Way back when I had a time to maintain a freshwater aquarium (pre-career and pre-children), my favorite fish were a pair of firemouth cichlids, Thorichthys meeki. This happy couple reproduced and guarded their eggs faithfully, only to have the plecostumus hoover 'em up when Mr. and Mrs. Meeki let down their guard one night. Cichlids are fascinating, and seem to me to be among the more intelligent and "personable" of home aquarium fishies.
Biologists at Stanford have confirmed my suspicions that cichlids aren't just a pretty scale or two.
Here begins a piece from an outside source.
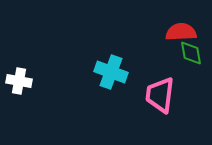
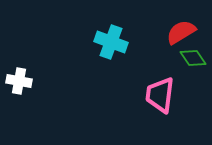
red semicircle: rotated 28 degrees counterclockwise
green diamond: moved 2 px right, 5 px down; rotated 24 degrees counterclockwise
cyan cross: moved 30 px up
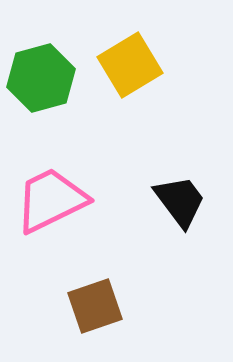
Logan Grosenick et al. report in the January 25 issue of Nature that Astatotilapia burtoni, a species in which the males aggressively joust for territory, defend food sources and nesting spots, etc., were able to discern as bystanders which among five others actually duking it out for territory were the strongest and the weakest in a logical reasoning process called transitive inference. The bystanders, when exposed to the other fish, would go after the smaller fry. Transistive inference shows up in human children around the age of 4 or 5.
So are these biologists at Stanford saying that this fish may have an advantage over other fish? It may be, in fact, a kind of `Super-Fish'!*
For more on the study, please see the article in Live Science, Fish Capable of Human-like Logic.
* A la "The Simpsons", Two Cars in Every Garage, Three Eyes on Every Fish.